- _Problem description_: Say how many lines in the entries below mention "from", with no other words.
☆ ☆ ☆ ☆ ☆ ☆ ☆
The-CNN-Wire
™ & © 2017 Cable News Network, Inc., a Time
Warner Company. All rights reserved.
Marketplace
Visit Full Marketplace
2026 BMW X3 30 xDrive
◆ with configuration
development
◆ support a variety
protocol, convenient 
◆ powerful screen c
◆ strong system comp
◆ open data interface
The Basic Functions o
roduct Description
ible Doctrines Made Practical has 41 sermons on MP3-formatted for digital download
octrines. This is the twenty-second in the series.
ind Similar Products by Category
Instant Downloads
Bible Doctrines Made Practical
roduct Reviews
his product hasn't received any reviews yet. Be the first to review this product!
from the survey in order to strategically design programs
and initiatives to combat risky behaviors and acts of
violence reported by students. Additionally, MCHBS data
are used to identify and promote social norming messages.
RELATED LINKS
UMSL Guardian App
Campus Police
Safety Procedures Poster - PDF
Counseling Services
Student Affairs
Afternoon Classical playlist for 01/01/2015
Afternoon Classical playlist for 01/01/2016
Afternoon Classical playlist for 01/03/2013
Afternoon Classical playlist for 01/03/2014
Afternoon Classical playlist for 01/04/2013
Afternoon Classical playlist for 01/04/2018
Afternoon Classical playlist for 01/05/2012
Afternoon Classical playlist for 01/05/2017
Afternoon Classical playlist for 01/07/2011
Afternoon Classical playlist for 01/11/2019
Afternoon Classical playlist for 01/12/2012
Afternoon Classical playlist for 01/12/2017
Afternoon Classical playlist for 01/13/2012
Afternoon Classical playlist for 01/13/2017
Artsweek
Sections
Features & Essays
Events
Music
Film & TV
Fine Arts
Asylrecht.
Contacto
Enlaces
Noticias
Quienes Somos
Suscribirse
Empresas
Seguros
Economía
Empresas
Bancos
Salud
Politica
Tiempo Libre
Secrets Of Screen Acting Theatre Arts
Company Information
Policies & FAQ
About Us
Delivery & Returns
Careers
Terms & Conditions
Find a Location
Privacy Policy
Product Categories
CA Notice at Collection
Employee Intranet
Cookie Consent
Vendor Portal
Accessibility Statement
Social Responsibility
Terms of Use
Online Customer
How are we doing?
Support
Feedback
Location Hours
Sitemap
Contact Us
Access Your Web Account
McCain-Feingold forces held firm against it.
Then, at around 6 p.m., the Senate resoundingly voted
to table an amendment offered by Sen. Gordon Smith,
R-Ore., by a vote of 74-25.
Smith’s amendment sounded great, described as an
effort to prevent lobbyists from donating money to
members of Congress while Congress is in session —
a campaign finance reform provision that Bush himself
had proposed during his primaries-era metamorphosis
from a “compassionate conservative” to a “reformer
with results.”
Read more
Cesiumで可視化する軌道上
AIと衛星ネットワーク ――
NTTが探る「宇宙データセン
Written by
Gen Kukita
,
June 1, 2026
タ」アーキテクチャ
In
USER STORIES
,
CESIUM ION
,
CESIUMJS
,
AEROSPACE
☆ ☆ ☆ ☆ ☆ ☆ ☆
- _Solution below_: 3